» Excerpted data:
========

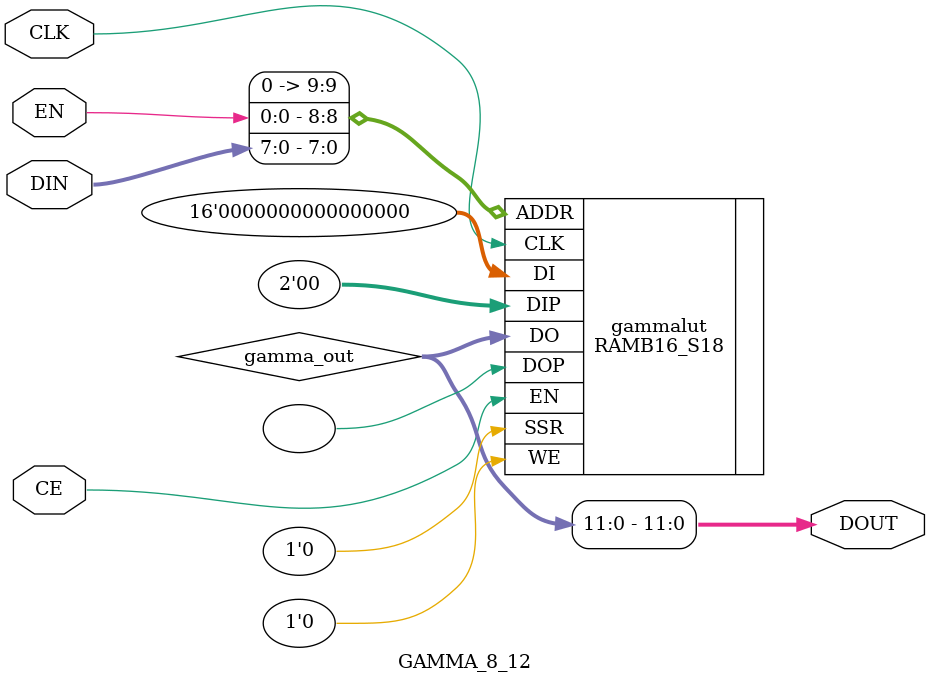
<source format=v>
`timescale 	100ps / 100ps
module GAMMA_8_12 (
input	wire			CLK,  // Master Clock
input	wire			CE,   // clock enable
input	wire			EN,   // if no enable, a gamma of 1.0 is applied.
input	wire	[7:0]	DIN,
output	wire	[11:0]	DOUT
);

wire	[15:0]	gamma_out;
assign DOUT = gamma_out[11:0];
RAMB16_S18 #(
	// Address 0 to 255 are gamma 1.0 for no EN
	.INIT_00(256'h00f0_00e0_00d0_00c0_00b0_00a0_0090_0080_0070_0060_0050_0040_0030_0020_0010_0000),
	.INIT_01(256'h01f1_01e1_01d1_01c1_01b1_01a1_0191_0181_0171_0161_0151_0141_0131_0121_0111_0101),
	.INIT_02(256'h02f2_02e2_02d2_02c2_02b2_02a2_0292_0282_0272_0262_0252_0242_0232_0222_0212_0202),
	.INIT_03(256'h03f3_03e3_03d3_03c3_03b3_03a3_0393_0383_0373_0363_0353_0343_0333_0323_0313_0303),
	.INIT_04(256'h04f4_04e4_04d4_04c4_04b4_04a4_0494_0484_0474_0464_0454_0444_0434_0424_0414_0404),
	.INIT_05(256'h05f5_05e5_05d5_05c5_05b5_05a5_0595_0585_0575_0565_0555_0545_0535_0525_0515_0505),
	.INIT_06(256'h06f6_06e6_06d6_06c6_06b6_06a6_0696_0686_0676_0666_0656_0646_0636_0626_0616_0606),
	.INIT_07(256'h07f7_07e7_07d7_07c7_07b7_07a7_0797_0787_0777_0767_0757_0747_0737_0727_0717_0707),
	.INIT_08(256'h08f8_08e8_08d8_08c8_08b8_08a8_0898_0888_0878_0868_0858_0848_0838_0828_0818_0808),
	.INIT_09(256'h09f9_09e9_09d9_09c9_09b9_09a9_0999_0989_0979_0969_0959_0949_0939_0929_0919_0909),
	.INIT_0A(256'h0afa_0aea_0ada_0aca_0aba_0aaa_0a9a_0a8a_0a7a_0a6a_0a5a_0a4a_0a3a_0a2a_0a1a_0a0a),
	.INIT_0B(256'h0bfb_0beb_0bdb_0bcb_0bbb_0bab_0b9b_0b8b_0b7b_0b6b_0b5b_0b4b_0b3b_0b2b_0b1b_0b0b),
	.INIT_0C(256'h0cfc_0cec_0cdc_0ccc_0cbc_0cac_0c9c_0c8c_0c7c_0c6c_0c5c_0c4c_0c3c_0c2c_0c1c_0c0c),
	.INIT_0D(256'h0dfd_0ded_0ddd_0dcd_0dbd_0dad_0d9d_0d8d_0d7d_0d6d_0d5d_0d4d_0d3d_0d2d_0d1d_0d0d),
	.INIT_0E(256'h0efe_0eee_0ede_0ece_0ebe_0eae_0e9e_0e8e_0e7e_0e6e_0e5e_0e4e_0e3e_0e2e_0e1e_0e0e),
	.INIT_0F(256'h0fff_0fef_0fdf_0fcf_0fbf_0faf_0f9f_0f8f_0f7f_0f6f_0f5f_0f4f_0f3f_0f2f_0f1f_0f0f),
	// Address 256 to 511 are gamma 2.2
	.INIT_10(256'h0008_0007_0006_0005_0004_0003_0003_0002_0002_0001_0001_0000_0000_0000_0000_0000), 
	.INIT_11(256'h0028_0025_0022_0020_001D_001B_0019_0017_0015_0013_0011_000F_000E_000C_000B_0009), 
	.INIT_12(256'h0063_005F_005A_0056_0052_004D_0049_0046_0042_003E_003B_0037_0034_0031_002E_002B), 
	.INIT_13(256'h00BD_00B6_00B0_00AA_00A4_009E_0098_0092_008C_0087_0081_007C_0077_0072_006D_0068), 
	.INIT_14(256'h0137_012E_0126_011E_0115_010D_0105_00FE_00F6_00EE_00E7_00E0_00D8_00D1_00CA_00C4), 
	.INIT_15(256'h01D3_01C8_01BD_01B3_01A8_019E_0194_018A_0180_0177_016D_0164_015B_0151_0148_0140), 
	.INIT_16(256'h0291_0284_0277_026B_025E_0252_0245_0239_022D_0221_0216_020A_01FF_01F4_01E8_01DD), 
	.INIT_17(256'h0374_0364_0355_0346_0337_0329_031A_030C_02FE_02F0_02E2_02D4_02C6_02B9_02AB_029E), 
	.INIT_18(256'h047B_046A_0458_0447_0436_0425_0414_0403_03F3_03E2_03D2_03C2_03B2_03A2_0392_0383), 
	.INIT_19(256'h05A9_0595_0581_056D_055A_0546_0533_0520_050D_04FA_04E8_04D5_04C3_04B1_049F_048D), 
	.INIT_1A(256'h06FD_06E6_06D0_06BA_06A4_068E_0679_0663_064E_0639_0624_060F_05FA_05E5_05D1_05BD), 
	.INIT_1B(256'h0878_085F_0847_082E_0816_07FD_07E5_07CD_07B6_079E_0786_076F_0758_0741_072A_0713), 
	.INIT_1C(256'h0A1C_0A01_09E6_09CA_09AF_0995_097A_0960_0945_092B_0911_08F7_08DE_08C4_08AB_0891), 
	.INIT_1D(256'h0BE9_0BCB_0BAD_0B8F_0B72_0B54_0B37_0B1A_0AFD_0AE1_0AC4_0AA8_0A8C_0A6F_0A54_0A38), 
	.INIT_1E(256'h0DDF_0DBE_0D9E_0D7E_0D5D_0D3E_0D1E_0CFE_0CDF_0CBF_0CA0_0C81_0C62_0C44_0C25_0C07), 
	.INIT_1F(256'h0FFF_0FDC_0FB9_0F96_0F73_0F50_0F2E_0F0C_0EEA_0EC8_0EA6_0E84_0E63_0E42_0E21_0E00)
	) gammalut (
	.CLK(CLK),    // Clock
	.ADDR({1'b0, EN, DIN[7:0]}),  // 10-bit Address Input
	.DO(gamma_out), .DOP(), 
	.DI(16'h0000), .DIP(2'b00), .WE(1'b0), 
	.EN(CE), .SSR(1'b0)
	);

endmodule

</source>
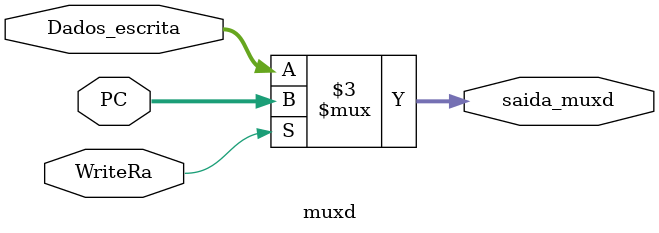
<source format=v>
module muxd (PC, Dados_escrita, WriteRa, saida_muxd);

input [31:0] PC;
input [31:0] Dados_escrita;
input WriteRa;

output reg [31:0] saida_muxd;

always @(*)
begin

	if (WriteRa) saida_muxd = PC;
	else saida_muxd = Dados_escrita;

end

endmodule 
</source>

========

» What you need to do:
The finished answer is an exact repetition of the listing, with every picture removed.

» Task output:
<source format=v>
`timescale 	100ps / 100ps
module GAMMA_8_12 (
input	wire			CLK,  // Master Clock
input	wire			CE,   // clock enable
input	wire			EN,   // if no enable, a gamma of 1.0 is applied.
input	wire	[7:0]	DIN,
output	wire	[11:0]	DOUT
);

wire	[15:0]	gamma_out;
assign DOUT = gamma_out[11:0];
RAMB16_S18 #(
	// Address 0 to 255 are gamma 1.0 for no EN
	.INIT_00(256'h00f0_00e0_00d0_00c0_00b0_00a0_0090_0080_0070_0060_0050_0040_0030_0020_0010_0000),
	.INIT_01(256'h01f1_01e1_01d1_01c1_01b1_01a1_0191_0181_0171_0161_0151_0141_0131_0121_0111_0101),
	.INIT_02(256'h02f2_02e2_02d2_02c2_02b2_02a2_0292_0282_0272_0262_0252_0242_0232_0222_0212_0202),
	.INIT_03(256'h03f3_03e3_03d3_03c3_03b3_03a3_0393_0383_0373_0363_0353_0343_0333_0323_0313_0303),
	.INIT_04(256'h04f4_04e4_04d4_04c4_04b4_04a4_0494_0484_0474_0464_0454_0444_0434_0424_0414_0404),
	.INIT_05(256'h05f5_05e5_05d5_05c5_05b5_05a5_0595_0585_0575_0565_0555_0545_0535_0525_0515_0505),
	.INIT_06(256'h06f6_06e6_06d6_06c6_06b6_06a6_0696_0686_0676_0666_0656_0646_0636_0626_0616_0606),
	.INIT_07(256'h07f7_07e7_07d7_07c7_07b7_07a7_0797_0787_0777_0767_0757_0747_0737_0727_0717_0707),
	.INIT_08(256'h08f8_08e8_08d8_08c8_08b8_08a8_0898_0888_0878_0868_0858_0848_0838_0828_0818_0808),
	.INIT_09(256'h09f9_09e9_09d9_09c9_09b9_09a9_0999_0989_0979_0969_0959_0949_0939_0929_0919_0909),
	.INIT_0A(256'h0afa_0aea_0ada_0aca_0aba_0aaa_0a9a_0a8a_0a7a_0a6a_0a5a_0a4a_0a3a_0a2a_0a1a_0a0a),
	.INIT_0B(256'h0bfb_0beb_0bdb_0bcb_0bbb_0bab_0b9b_0b8b_0b7b_0b6b_0b5b_0b4b_0b3b_0b2b_0b1b_0b0b),
	.INIT_0C(256'h0cfc_0cec_0cdc_0ccc_0cbc_0cac_0c9c_0c8c_0c7c_0c6c_0c5c_0c4c_0c3c_0c2c_0c1c_0c0c),
	.INIT_0D(256'h0dfd_0ded_0ddd_0dcd_0dbd_0dad_0d9d_0d8d_0d7d_0d6d_0d5d_0d4d_0d3d_0d2d_0d1d_0d0d),
	.INIT_0E(256'h0efe_0eee_0ede_0ece_0ebe_0eae_0e9e_0e8e_0e7e_0e6e_0e5e_0e4e_0e3e_0e2e_0e1e_0e0e),
	.INIT_0F(256'h0fff_0fef_0fdf_0fcf_0fbf_0faf_0f9f_0f8f_0f7f_0f6f_0f5f_0f4f_0f3f_0f2f_0f1f_0f0f),
	// Address 256 to 511 are gamma 2.2
	.INIT_10(256'h0008_0007_0006_0005_0004_0003_0003_0002_0002_0001_0001_0000_0000_0000_0000_0000), 
	.INIT_11(256'h0028_0025_0022_0020_001D_001B_0019_0017_0015_0013_0011_000F_000E_000C_000B_0009), 
	.INIT_12(256'h0063_005F_005A_0056_0052_004D_0049_0046_0042_003E_003B_0037_0034_0031_002E_002B), 
	.INIT_13(256'h00BD_00B6_00B0_00AA_00A4_009E_0098_0092_008C_0087_0081_007C_0077_0072_006D_0068), 
	.INIT_14(256'h0137_012E_0126_011E_0115_010D_0105_00FE_00F6_00EE_00E7_00E0_00D8_00D1_00CA_00C4), 
	.INIT_15(256'h01D3_01C8_01BD_01B3_01A8_019E_0194_018A_0180_0177_016D_0164_015B_0151_0148_0140), 
	.INIT_16(256'h0291_0284_0277_026B_025E_0252_0245_0239_022D_0221_0216_020A_01FF_01F4_01E8_01DD), 
	.INIT_17(256'h0374_0364_0355_0346_0337_0329_031A_030C_02FE_02F0_02E2_02D4_02C6_02B9_02AB_029E), 
	.INIT_18(256'h047B_046A_0458_0447_0436_0425_0414_0403_03F3_03E2_03D2_03C2_03B2_03A2_0392_0383), 
	.INIT_19(256'h05A9_0595_0581_056D_055A_0546_0533_0520_050D_04FA_04E8_04D5_04C3_04B1_049F_048D), 
	.INIT_1A(256'h06FD_06E6_06D0_06BA_06A4_068E_0679_0663_064E_0639_0624_060F_05FA_05E5_05D1_05BD), 
	.INIT_1B(256'h0878_085F_0847_082E_0816_07FD_07E5_07CD_07B6_079E_0786_076F_0758_0741_072A_0713), 
	.INIT_1C(256'h0A1C_0A01_09E6_09CA_09AF_0995_097A_0960_0945_092B_0911_08F7_08DE_08C4_08AB_0891), 
	.INIT_1D(256'h0BE9_0BCB_0BAD_0B8F_0B72_0B54_0B37_0B1A_0AFD_0AE1_0AC4_0AA8_0A8C_0A6F_0A54_0A38), 
	.INIT_1E(256'h0DDF_0DBE_0D9E_0D7E_0D5D_0D3E_0D1E_0CFE_0CDF_0CBF_0CA0_0C81_0C62_0C44_0C25_0C07), 
	.INIT_1F(256'h0FFF_0FDC_0FB9_0F96_0F73_0F50_0F2E_0F0C_0EEA_0EC8_0EA6_0E84_0E63_0E42_0E21_0E00)
	) gammalut (
	.CLK(CLK),    // Clock
	.ADDR({1'b0, EN, DIN[7:0]}),  // 10-bit Address Input
	.DO(gamma_out), .DOP(), 
	.DI(16'h0000), .DIP(2'b00), .WE(1'b0), 
	.EN(CE), .SSR(1'b0)
	);

endmodule

</source>
<source format=v>
module muxd (PC, Dados_escrita, WriteRa, saida_muxd);

input [31:0] PC;
input [31:0] Dados_escrita;
input WriteRa;

output reg [31:0] saida_muxd;

always @(*)
begin

	if (WriteRa) saida_muxd = PC;
	else saida_muxd = Dados_escrita;

end

endmodule 
</source>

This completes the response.